Faculty members expressed concern that the draft does not use the phrase “university-college”

Faculty members voiced concerns over President Christina Paxson’s strategic plan draft at a faculty meeting Tuesday, taking issue with the absence of the term “university-college,” its commitment to growing the faculty and student body populations and its emphasis on globalization and rearranging academic calendars.

At the meeting, faculty members also voted unanimously to create a new Behavioral and Social Health Sciences PhD program in the school of Public Health.

The majority of time was spent reviewing and discussing Paxson’s strategic plan draft, which is called “Building on Distinction: A New Plan for Brown.”

The plan’s absence of the term “university-college,” which is included in the University’s mission statement, sparked heated debate surrounding implications about Brown’s mission.

One male faculty member said the University offers the best undergraduate education among its peer institutions and should continue to do so, asking, “Will it be incumbent upon us to move away from that term?”

But Paxson responded that “when you go outside of the University, the term is baffling,” adding that, in many contexts “university-college” refers to smaller-scale continuing education rather than places of higher learning such as Brown.

“Symbolically, the phrase is really important to what we do here,” one faculty member said, while another countered by saying, “what it meant doesn’t exist anymore.”

Many faculty members said graduate students are overlooked in the strategic plan, adding that keeping the “university-college” term could lead to overlooking neccesary improvements to doctoral education.

“We are a bit of a bubble,” Provost Mark Schlissel P’15 said. “Perhaps this somewhat obscure term could work against our interest to recruit good (graduate) students.”

“I couldn’t disagree more,” said Professor Emeritus of Geological Sciences John Hermance.

“‘University-college’ is very unique to Brown University,” Hermance said, adding that graduate students felt “left out” by undergraduates when the Open Curriculum was developed in 1969. But those same graduate students ultimately benefited from the ethic the “university-college” term inspires, he said.

“Graduate education improved as a result of undergraduates (after the Open Curriculum),” and that pattern will continue if the University maintains its focus on quality undergraduate education, he said.

“One of the things that attracted me to Brown was that there was a good balance of liberal arts not swamped by many large professional schools,” said another male faculty member.

**EXTRACTED MATERIAL**.
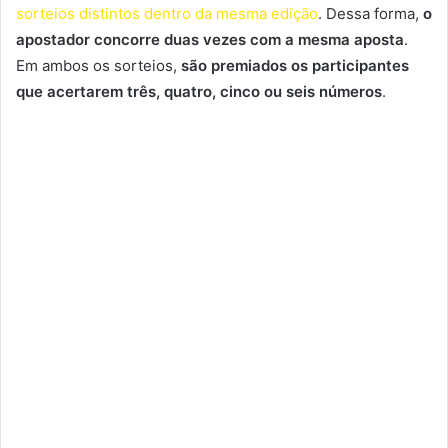
sorteios distintos dentro da mesma edição
. Dessa forma,
o
apostador concorre duas vezes com a mesma aposta
.
Em ambos os sorteios,
são premiados os participantes
que acertarem três, quatro, cinco ou seis números
.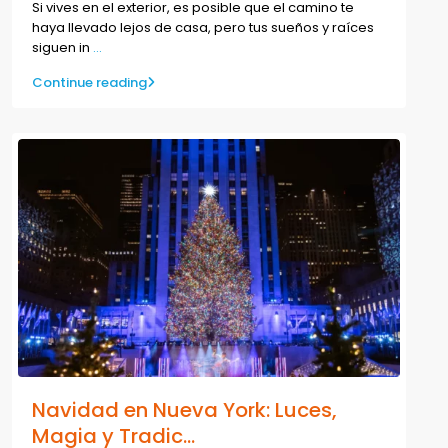
Si vives en el exterior, es posible que el camino te
haya llevado lejos de casa, pero tus sueños y raíces
siguen in
...
Continue reading
Navidad en Nueva York: Luces,
Magia y Tradic...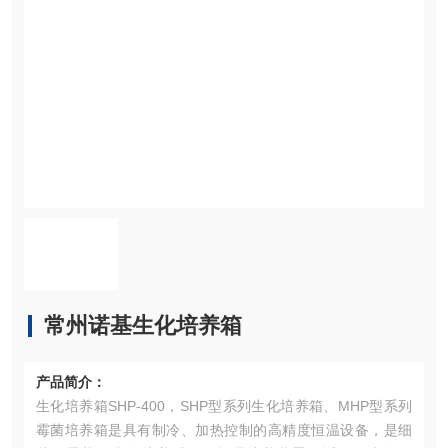
常州诺基生化培养箱
产品简介：
生化培养箱SHP-400，SHP型系列生化培养箱、MHP型系列
霉菌培养箱是具有制冷、加热控制的高精度恒温设备，是细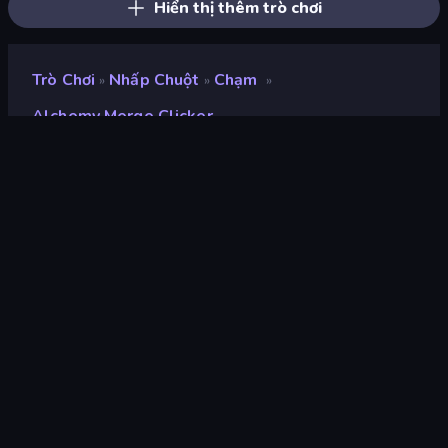
Hiển thị thêm trò chơi
Trò Chơi
Nhấp Chuột
Chạm
»
»
»
Alchemy Merge Clicker
Alchemy Merge Clicker
nhà phát triển
Neko
Xếp hạng
9,0
(
dựa trên 6 tháng gần đây
)
Phát hành
tháng 7 năm 2024
Công cụ trò chơi
Unity 2023
nền tảng
Trình duyệt (máy tính để bàn, điện
thoại di động, máy tính bảng),
Ứng dụng CrazyGames (Android)
Định hướng
Phong cảnh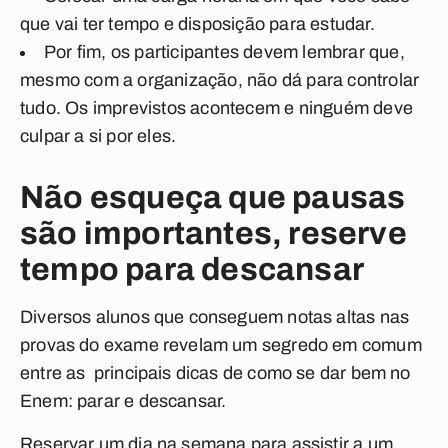
que vai ter tempo e disposição para estudar.
Por fim, os participantes devem lembrar que,
mesmo com a organização, não dá para controlar
tudo. Os imprevistos acontecem e ninguém deve
culpar a si por eles.
Não esqueça que pausas
são importantes, reserve
tempo para descansar
Diversos alunos que conseguem notas altas nas
provas do exame revelam um segredo em comum
entre as principais dicas de como se dar bem no
Enem:
parar e descansar
.
Reservar um dia na semana para assistir a um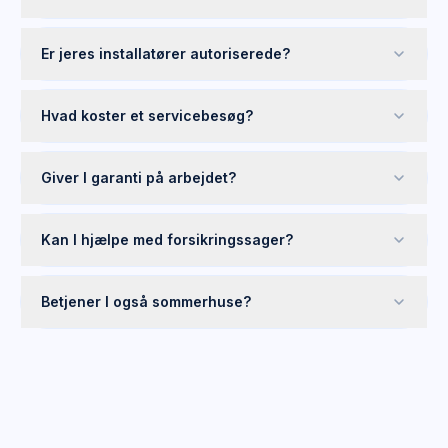
Er jeres installatører autoriserede?
Hvad koster et servicebesøg?
Giver I garanti på arbejdet?
Kan I hjælpe med forsikringssager?
Betjener I også sommerhuse?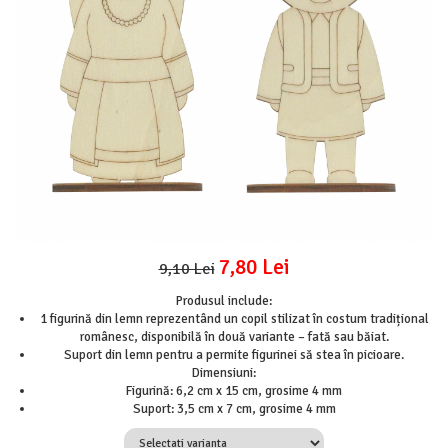
Mijloace de transport
Seturi figurine diverse
Forme vintage
Ornamente si scrapbooking
Scrapbooking
Placute
Rame foto
Suporturi decoupage, placute
pirogravura
7,80 Lei
9,10 Lei
Produsul include:
1 figurină din lemn reprezentând un copil stilizat în costum tradițional
românesc, disponibilă în două variante – fată sau băiat.
Suport din lemn pentru a permite figurinei să stea în picioare.
Dimensiuni:
Figurină: 6,2 cm x 15 cm, grosime 4 mm
Suport: 3,5 cm x 7 cm, grosime 4 mm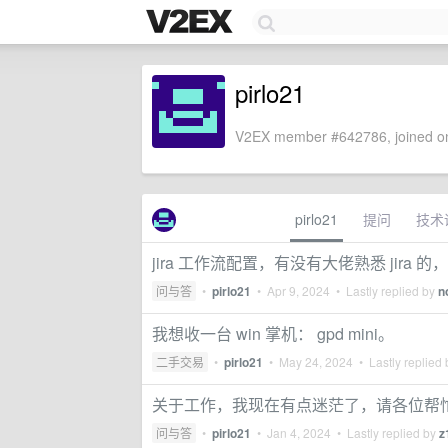
pirlo21
V2EX member #642786, joined on
pirlo21
提问
技术
jira 工作流配置，有没有大佬熟悉 jira 
问与答
•
pirlo21
•
Apr 9, 2024
• Lastly replied by
n
我想收一台 win 掌机： gpd mini。
二手交易
•
pirlo21
•
May 24, 2024
• Lastly replied
关于工作，我现在有点迷茫了，请各位帮
问与答
•
pirlo21
•
Jan 4, 2024
• Lastly replied by
z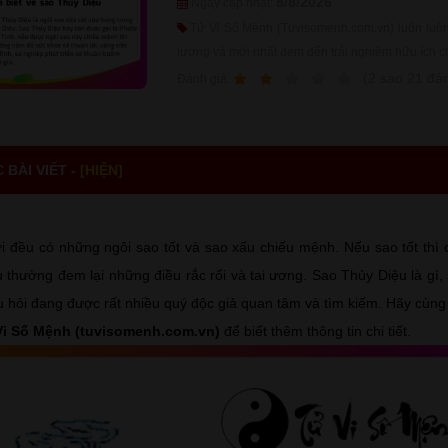
8/8/2026
Ngày cập nhật:
Tử Vi Số Mệnh (Tuvisomenh.com.vn) luôn luôn 
lượng và mới nhất đem đến trải nghiệm hữu ích c
1
2
3
4
5
(
2
sao
21
đán
Ðánh giá:
BÀI VIẾT -
[HIỆN]
 đều có những ngôi sao tốt và sao xấu chiếu mệnh. Nếu sao tốt thì
thường đem lại những điều rắc rối và tai ương. Sao Thủy Diệu là gì,
u hỏi đang được rất nhiều quý độc giả quan tâm và tìm kiếm. Hãy cùng 
Vi Số Mệnh (tuvisomenh.com.vn)
để biết thêm thông tin chi tiết.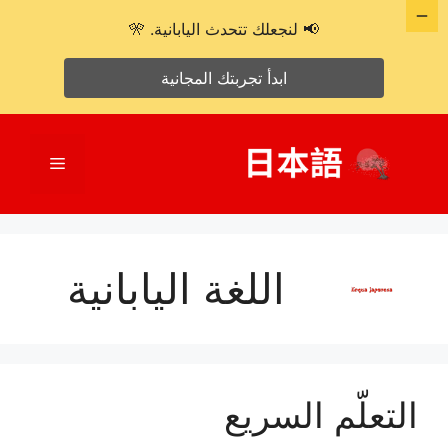
📢 لنجعلك تتحدث اليابانية. 🎌
ابدأ تجربتك المجانية
نتقل
لى
القائمة
لمحتوى
اللغة اليابانية
التعلّم السريع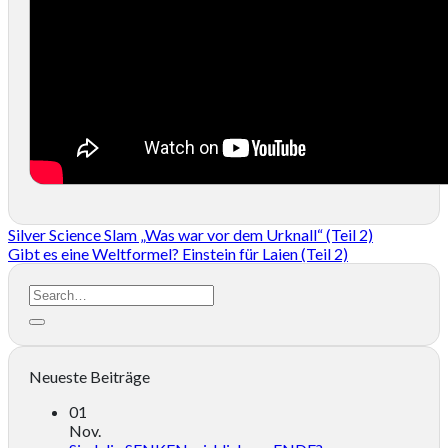
Silver Science Slam „Was war vor dem Urknall“ (Teil 2)
Gibt es eine Weltformel? Einstein für Laien (Teil 2)
Neueste Beiträge
01
Nov.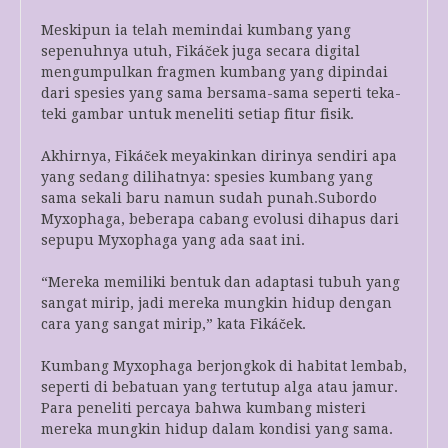
Meskipun ia telah memindai kumbang yang
sepenuhnya utuh, Fikáček juga secara digital
mengumpulkan fragmen kumbang yang dipindai
dari spesies yang sama bersama-sama seperti teka-
teki gambar untuk meneliti setiap fitur fisik.
Akhirnya, Fikáček meyakinkan dirinya sendiri apa
yang sedang dilihatnya: spesies kumbang yang
sama sekali baru namun sudah punah.Subordo
Myxophaga, beberapa cabang evolusi dihapus dari
sepupu Myxophaga yang ada saat ini.
“Mereka memiliki bentuk dan adaptasi tubuh yang
sangat mirip, jadi mereka mungkin hidup dengan
cara yang sangat mirip,” kata Fikáček.
Kumbang Myxophaga berjongkok di habitat lembab,
seperti di bebatuan yang tertutup alga atau jamur.
Para peneliti percaya bahwa kumbang misteri
mereka mungkin hidup dalam kondisi yang sama.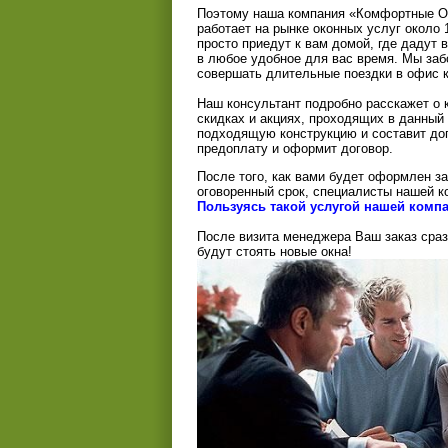
Поэтому наша компания «Комфортные Ок
работает на рынке оконных услуг около 
просто приедут к вам домой, где дадут
в любое удобное для вас время. Мы забо
совершать длительные поездки в офис к
Наш консультант подробно расскажет о к
скидках и акциях, проходящих в данны
подходящую конструкцию и составит дог
предоплату и оформит договор.
После того, как вами будет оформлен за
оговоренный срок, специалисты нашей к
Пользуясь такой услугой нашей компа
После визита менеджера Ваш заказ сразу
будут стоять новые окна!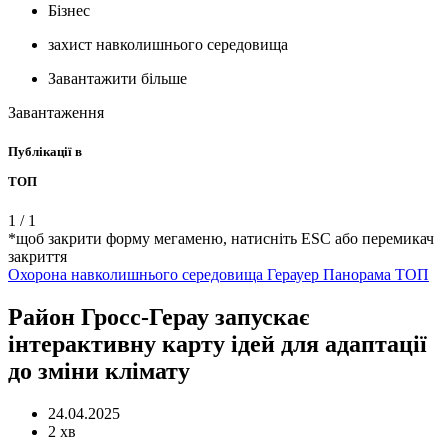
Бізнес
захист навколишнього середовища
Завантажити більше
Завантаження
Публікації в
ТОП
1
/
1
*щоб закрити форму мегаменю, натисніть ESC або перемикач
закриття
Охорона навколишнього середовища
Герауер Панорама
ТОП
Район Гросс-Герау запускає
інтерактивну карту ідей для адаптації
до зміни клімату
24.04.2025
2 хв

**TO DO**.
[a] Answer these questions using the article above about the faculty meeting on the strategic plan draft.
(i) What new program did faculty members vote unanimously to create?
(ii) What is the title of the strategic plan draft?
(iii) In what year, according to Hermance, was the Open Curriculum developed?
[b] Write the next few paragraphs of the article about the faculty meeting on the strategic plan draft, picking up after its last sentence.

**RESULTS FOR THE EXERCISE**.
[a]
(i) A new Behavioral and Social Health Sciences PhD program in the school of Public Health
(ii) "Building on Distinction: A New Plan for Brown"
(iii) 1969

[b]
Paxson responded to the criticisms by saying, “There is no disagreement about the core mission of Brown.”

Faculty members also sparred over the plan’s proposed growth of the student and faculty populations by a projected 1 percent each year over the next decade.

Professor of Political Science and Vice Chair of the Faculty Executive Committee James Morone said such a small increase per year “seems to be a lack of ambition,” though many others said the campus is already too crowded.

“We are incredibly short on adequate classroom space as it is,” said Kenneth Breuer, professor of engineering, adding that an additional 200 or 300 students seemed “dangerous.”

Schlissel said the University intends to provide more classroom space and fix scheduling issues, adding that rearranging the weekly class schedule could potentially alleviate classroom conflicts.

“If we could get students to wake up an hour earlier in the morning (to attend) 9 a.m. classes, that would help,” he said.

Schlissel went on to say increasing the number of one-and-a-half-hour classes that meet twice a week instead of the common three-days-per-week option would free up many large classroom spaces from day to day.

The University may also change the academic year to match that of the neighboring Rhode Island School of Design, which would create a winter session during the month of January for shorter, intensive class offerings, as well as a shorter summer session, Paxson said.

“Faculty can choose when they want to teach, whether it is the current two semesters, or maybe spring and summer, which would free up the fall for research,” Paxson said, adding that changes are not finalized and in-depth discussions have not yet taken place.